Anchor BanCorp Wisconsin in Madison managed to push capital ratios at its thrift a bit closer to well-capitalized status at Sept. 30, despite posting another loss.

The $2.7 billion-asset company reported Thursday that AnchorBank’s leverage ratio rose 7 basis points from June 30 to 4.63% at Sept. 30, the end of its second quarter, while its total risk-based capital ratio increased 9 basis points, to 9.07%. The embattled thrift has been hurting from exposure to residential real estate, but has managed to keep itself within the confines of an adequately capitalized status through asset reduction.

Regulators consider financial institutions well capitalized when their leverage ratio is at least 5% and their total risk-based capital ratio is at least 10%. Adequately capitalized ratios are 4% and 8%, respectively, while undercapitalized is just below those ratios.

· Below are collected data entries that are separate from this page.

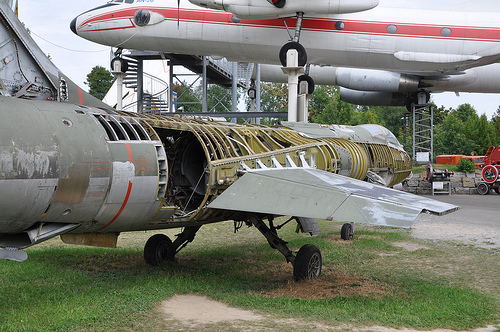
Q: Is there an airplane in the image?
A: Yes, there is an airplane.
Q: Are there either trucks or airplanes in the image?
A: Yes, there is an airplane.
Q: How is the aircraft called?
A: The aircraft is an airplane.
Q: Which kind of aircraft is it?
A: The aircraft is an airplane.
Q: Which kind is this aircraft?
A: This is an airplane.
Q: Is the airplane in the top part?
A: Yes, the airplane is in the top of the image.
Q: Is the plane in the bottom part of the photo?
A: No, the plane is in the top of the image.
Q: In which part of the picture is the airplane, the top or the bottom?
A: The airplane is in the top of the image.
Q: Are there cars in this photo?
A: No, there are no cars.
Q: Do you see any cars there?
A: No, there are no cars.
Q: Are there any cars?
A: No, there are no cars.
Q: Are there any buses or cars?
A: No, there are no cars or buses.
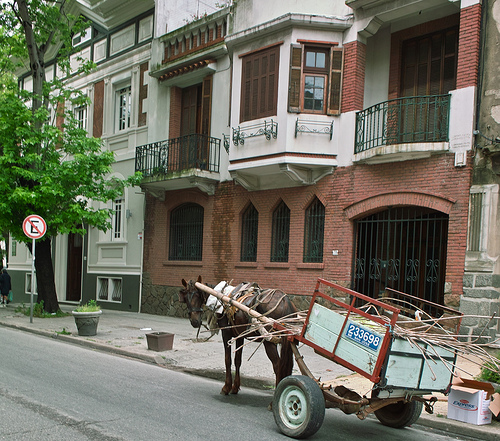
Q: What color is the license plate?
A: Blue.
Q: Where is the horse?
A: In the street.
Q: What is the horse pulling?
A: A cart.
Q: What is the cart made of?
A: Wood and metal.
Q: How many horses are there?
A: One.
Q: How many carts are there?
A: One.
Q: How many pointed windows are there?
A: Three.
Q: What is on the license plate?
A: 233698.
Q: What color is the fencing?
A: Green.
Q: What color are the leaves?
A: Green.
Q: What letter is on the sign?
A: E.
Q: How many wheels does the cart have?
A: Two.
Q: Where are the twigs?
A: The cart.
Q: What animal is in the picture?
A: A horse.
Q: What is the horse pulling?
A: A wagon.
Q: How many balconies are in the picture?
A: Two.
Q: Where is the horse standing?
A: Next to curb.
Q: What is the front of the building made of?
A: Brick.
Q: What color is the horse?
A: Brown.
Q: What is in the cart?
A: Sticks.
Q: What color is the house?
A: Red.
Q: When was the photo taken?
A: Daytime.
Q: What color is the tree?
A: Green.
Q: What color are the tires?
A: Black.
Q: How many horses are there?
A: One.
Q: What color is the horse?
A: Brown.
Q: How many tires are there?
A: Two.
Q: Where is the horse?
A: In front of the cart.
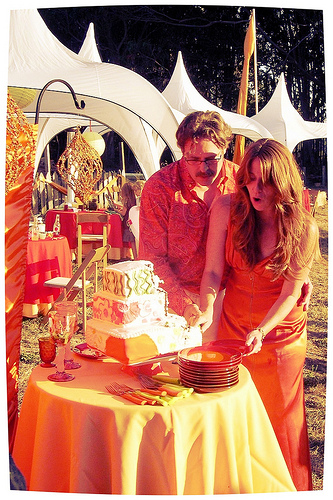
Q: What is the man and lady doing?
A: Cutting a cake.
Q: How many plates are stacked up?
A: Nine.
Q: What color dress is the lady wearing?
A: Orange.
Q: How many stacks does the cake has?
A: 3.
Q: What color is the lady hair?
A: Brown.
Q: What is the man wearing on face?
A: Glasses.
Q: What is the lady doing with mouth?
A: Open.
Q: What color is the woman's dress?
A: Orange.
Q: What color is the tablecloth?
A: Yellow.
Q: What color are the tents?
A: White.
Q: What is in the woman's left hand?
A: Plate.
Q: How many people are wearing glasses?
A: 1.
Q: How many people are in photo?
A: 2.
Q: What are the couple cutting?
A: Cake.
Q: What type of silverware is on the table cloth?
A: Fork.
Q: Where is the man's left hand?
A: Around woman's waist.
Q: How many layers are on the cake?
A: 3.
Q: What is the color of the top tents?
A: White.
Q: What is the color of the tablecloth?
A: White.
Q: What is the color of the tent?
A: White.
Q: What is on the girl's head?
A: Hair.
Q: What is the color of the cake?
A: White.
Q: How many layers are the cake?
A: 3.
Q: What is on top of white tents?
A: Points.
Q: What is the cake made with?
A: Icing.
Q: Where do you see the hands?
A: On cake.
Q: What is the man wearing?
A: Paisley shirt.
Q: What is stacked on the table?
A: Plates.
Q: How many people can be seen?
A: 2.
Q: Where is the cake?
A: On the table.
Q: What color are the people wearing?
A: Orange.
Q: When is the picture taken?
A: Daytime.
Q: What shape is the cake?
A: Square.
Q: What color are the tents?
A: White.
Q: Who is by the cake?
A: A man and woman.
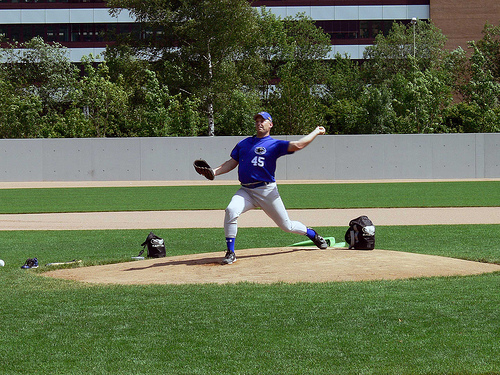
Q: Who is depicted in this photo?
A: A baseball player.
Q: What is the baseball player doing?
A: Pitching.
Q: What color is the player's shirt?
A: Blue.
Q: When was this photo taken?
A: Daytime.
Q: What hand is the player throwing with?
A: His left hand.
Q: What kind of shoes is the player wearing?
A: Cleats.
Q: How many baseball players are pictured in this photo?
A: One.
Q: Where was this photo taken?
A: Baseball field.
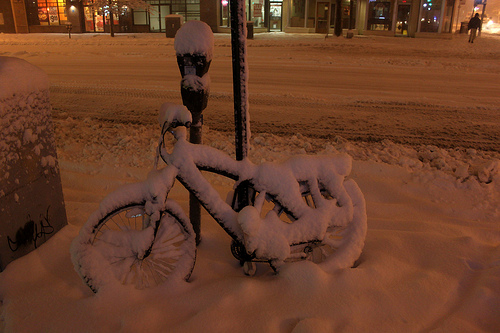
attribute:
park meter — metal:
[164, 20, 222, 138]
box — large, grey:
[2, 78, 68, 252]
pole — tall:
[338, 15, 346, 32]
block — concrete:
[0, 54, 70, 272]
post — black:
[215, 0, 257, 192]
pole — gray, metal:
[183, 100, 209, 254]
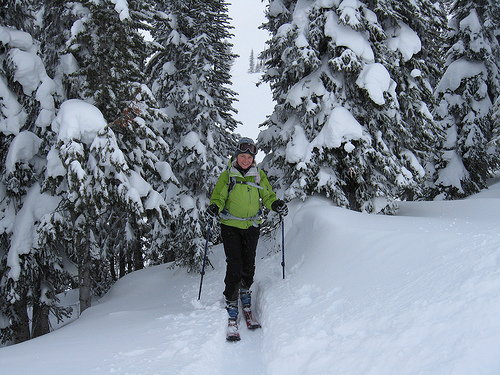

AnchorBank is slowly mending its capital position, but its parent remains technically insolvent. Anchor BanCorp’s negative equity position grew by 26% from the June 30, to a negative $36 million. The company also has a $116.3 million loan from a group of lenders led by U.S. Bank that is scheduled to mature on Nov. 30, though the loan’s maturity date has been pushed back several times. Anchor BanCorp owes the lenders $50.6 million in unpaid interest; it also owes the Treasury Department $22 million in interest payments it has deferred on the $110 million it received from the Troubled Asset Relief Program.

Anchor BanCorp said in a press release that it is continuing to work with Sandler O’Neill & Partners to address its capital needs.

For the company’s second quarter, the company lost $12.1 million, compared to a $3.4 million loss in its first quarter and a $19.6 million loss a year earlier. The year-over-year improvement was largely because of a 70% decrease in the company’s loan-loss provision, which totaled $5.3 million.

Nonperforming assets fell nearly 8% from the June 30 and 28% from a year earlier, to $251.5 million.